Water is our best ally in losing weight.
Water is absolutely critical to our body which comprises about 75% water; the brain has 85%, blood 90%, lungs 90%, muscles 75%, kidney 82%, and even bones has 22%. Basically, we are made of water!
Water dissolves many valuable nutrients, minerals, and chemicals in the biological processes and transports them to different parts of our body. The carbohydrates and proteins that our bodies use as food are metabolized and transported by water in the bloodstream. Water is just as important in the transport of waste and toxins out of our bodies. Without the replenishment of fresh water, our body will fail to function, start to waste away, and finally collapse.
So, how much water should you drink a day? How much water is enough for you? The minimum amount of water you need depends on our body weight.
By inserting a sufficient amount of water in the body more easily you will melt body fat and lose unwanted weight. All diets involve consuming large amounts of water, and the average daily water demand is about 2 liters or about 8 glasses of water.
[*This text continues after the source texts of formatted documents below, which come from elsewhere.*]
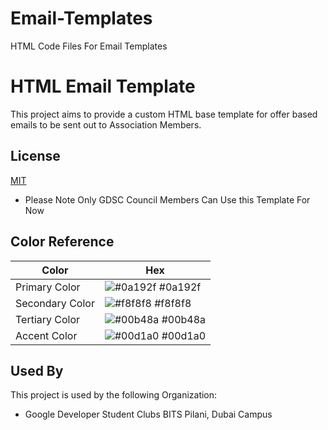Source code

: # Email-Templates
HTML Code Files For Email Templates

# HTML Email Template

This project aims to provide a custom HTML base template for offer based emails to be sent out to Association Members.

## License

[MIT](https://choosealicense.com/licenses/mit/)

- Please Note Only GDSC Council Members Can Use this Template For Now
## Color Reference

| Color             | Hex                                                                |
| ----------------- | ------------------------------------------------------------------ |
| Primary Color | ![#0a192f](https://via.placeholder.com/10/0a192f?text=+) #0a192f |
| Secondary Color | ![#f8f8f8](https://via.placeholder.com/10/f8f8f8?text=+) #f8f8f8 |
| Tertiary Color | ![#00b48a](https://via.placeholder.com/10/00b48a?text=+) #00b48a |
| Accent Color | ![#00d1a0](https://via.placeholder.com/10/00b48a?text=+) #00d1a0 |


## Used By

This project is used by the following Organization:

- Google Developer Student Clubs BITS Pilani, Dubai Campus


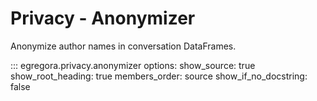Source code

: # Privacy - Anonymizer

Anonymize author names in conversation DataFrames.

::: egregora.privacy.anonymizer
    options:
      show_source: true
      show_root_heading: true
      members_order: source
      show_if_no_docstring: false
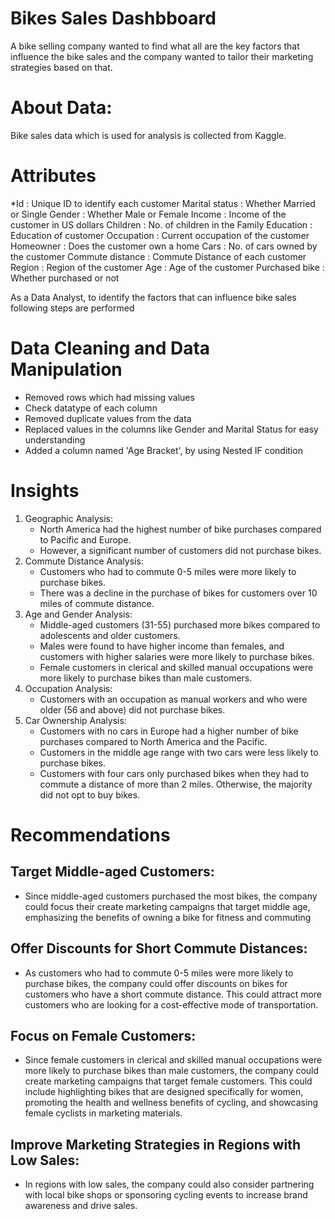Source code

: # Bikes Sales Dashbboard

A bike selling company wanted to find what all are the key factors that influence the bike sales and the company wanted to tailor 
their marketing strategies based on that.

# About Data:
Bike sales data which is used for analysis is collected from Kaggle.

# Attributes
*Id : Unique ID to identify each customer
Marital status : Whether Married or Single
Gender : Whether Male or Female
Income : Income of the customer in US dollars
Children : No. of children in the Family
Education : Education of customer
Occupation : Current occupation of the customer
Homeowner : Does the customer own a home
Cars : No. of cars owned by the customer
Commute distance : Commute Distance of each customer
Region : Region of the customer
Age : Age of the customer
Purchased bike : Whether purchased or not


As a Data Analyst, to identify the factors that can influence bike sales following steps are performed

# Data Cleaning and Data Manipulation
* Removed rows which had missing values 
* Check datatype of each column
* Removed duplicate values from the data
* Replaced values in the columns like Gender and Marital Status for easy understanding
* Added a column named 'Age Bracket', by using Nested IF condition

# Insights
1. Geographic Analysis:
    * North America had the highest number of bike purchases compared to Pacific and Europe.
    * However, a significant number of customers did not purchase bikes.
2. Commute Distance Analysis:
    * Customers who had to commute 0-5 miles were more likely to purchase bikes.
    * There was a decline in the purchase of bikes for customers over 10 miles of commute distance.
3. Age and Gender Analysis:
    * Middle-aged customers (31-55) purchased more bikes compared to adolescents and older customers.
    * Males were found to have higher income than females, and customers with higher salaries were more likely to purchase bikes.
    * Female customers in clerical and skilled manual occupations were more likely to purchase bikes than male customers.
4. Occupation Analysis:
    * Customers with an occupation as manual workers and who were older (56 and above) did not purchase bikes.
5. Car Ownership Analysis:
    * Customers with no cars in Europe had a higher number of bike purchases compared to North America and the Pacific.
    * Customers in the middle age range with two cars were less likely to purchase bikes.
    * Customers with four cars only purchased bikes when they had to commute a distance of more than 2 miles. Otherwise, the majority did not 
      opt to buy bikes.
      
# Recommendations

## Target Middle-aged Customers:
* Since middle-aged customers purchased the most bikes, the company could focus their create marketing campaigns that target middle age, emphasizing the benefits of owning a bike for fitness and commuting
## Offer Discounts for Short Commute Distances:
* As customers who had to commute 0-5 miles were more likely to purchase bikes, the company could offer discounts on bikes for customers who have a short commute distance. This could  attract more customers who are looking for a cost-effective mode of transportation.
## Focus on Female Customers:
* Since female customers in clerical and skilled manual occupations were more likely to purchase bikes than male customers, the company could create marketing campaigns that target female customers. This could include highlighting bikes that are designed specifically for women, promoting the health and wellness benefits of cycling, and showcasing female cyclists in marketing materials.
## Improve Marketing Strategies in Regions with Low Sales:
* In regions with low sales, the company could also consider partnering with local bike shops or sponsoring cycling events to increase brand awareness and drive sales.



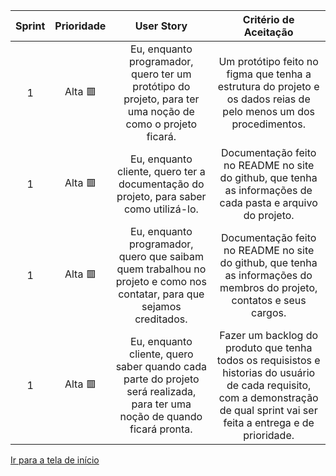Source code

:| Sprint | Prioridade             |                                                         User Story                                                         |                                                                              Critério de Aceitação                                                                              |               
| :----: | :--------------------: |:-------------------------------------------------------------------------------------------------------------------------: | :-----------------------------------------------------------------------------------------------------------------------------------------------------------------------------: |
| 1      | Alta :red_square:      | Eu, enquanto programador, quero ter um protótipo do projeto, para ter uma noção de como o projeto ficará.                  | Um protótipo feito no figma que tenha a estrutura do projeto e os dados reias de pelo menos um dos procedimentos.                                                               |
| 1      | Alta :red_square:      | Eu, enquanto cliente, quero ter a documentação do projeto, para saber como utilizá-lo.                                     | Documentação feito no README no site do github, que tenha as informações de cada pasta e arquivo do projeto.                                                                    |
| 1      | Alta :red_square:  | Eu, enquanto programador, quero que saibam quem trabalhou no projeto e como nos contatar, para que sejamos creditados.     | Documentação feito no README no site do github, que tenha as informações do membros do projeto, contatos e seus cargos.                                                         |
| 1      | Alta :red_square:         | Eu, enquanto cliente, quero saber quando cada parte do projeto será realizada, para ter uma noção de quando ficará pronta. | Fazer um backlog do produto que tenha todos os requisistos e historias do usuário de cada requisito, com a demonstração de qual sprint vai ser feita a entrega e de prioridade. |

[Ir para a tela de início](./../../README.md)
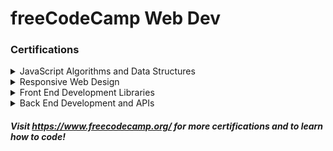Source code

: # freeCodeCamp Web Dev
### Certifications

<details>
<summary>JavaScript Algorithms and Data Structures</summary>

<br>

- Basic JavaScript (113/113)
- ES6 (29/29)
- Regular Expressions (33/33)
- Debugging (12/12)
- Basic Data Structures (0/20)
- Basic Algorithm Scripting (0/16)
- Object Oriented Programming (0/26)
- Functional Programming (0/24)
- Intermediate Algorithm Scripting (0/21)
- JavaScript Algorithms and Data Structures Projects (0/5)
</details>

<details>
<summary>Responsive Web Design</summary>

<br>

- Basic HTML and HTML5 (0/28)
- Basic CSS (0/44)
- Applied Visual Design (0/52)
- Applied Accessibility (0/22)
- Responsive Web Design Principles (0/4)
- CSS Flexbox (0/17)
- CSS Grid (0/22)
- Responsive Web Design Projects (0/5)
</details>

<details>
<summary>Front End Development Libraries</summary>

<br>

- Bootstrap (0/31)
- jQuery (0/18)
- SASS (0/9)
- React (0/47)
- Redux (0/17)
- React and Redux (0/10)
- Front End Development Libraries Projects (0/5)
</details>

<details>
<summary>Back End Development and APIs</summary>

<br>

- Managing Packages with NPM (0/10)
- Basic Node and Express (0/12)
- MongoDB and Mongoose (0/12)
- Back End Development and APIs Projects (0/5)
</details>

##### Visit https://www.freecodecamp.org/ for more certifications and to learn how to code!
However, if you want to make the most of the water and increase the chances for weight loss, you must take into account its specific weight and adjust the intake of water to it. The table below is given as much water you should drink per day in terms of weight in kilograms. For example, if you have 60 kilos, you need 2 liters of water, divided into 5-6 doses of about 3 dl during the day.
Tips during the day to enter the amount of water:
- Before each meal drinks 2 glasses of water 2.5 deciliters. If you have 3 meals a day, this way will bring about 1.5 liters of water.
- In the morning when you get up and at night before bedtime drink 2 cups of water and in this way will ensure input about 1 liter of water.
- If you count to drink water at night because of the need to visit the toilet at night, drink 1 cup at night and during the morning third
- For flavor, you can add a little lemon into the water.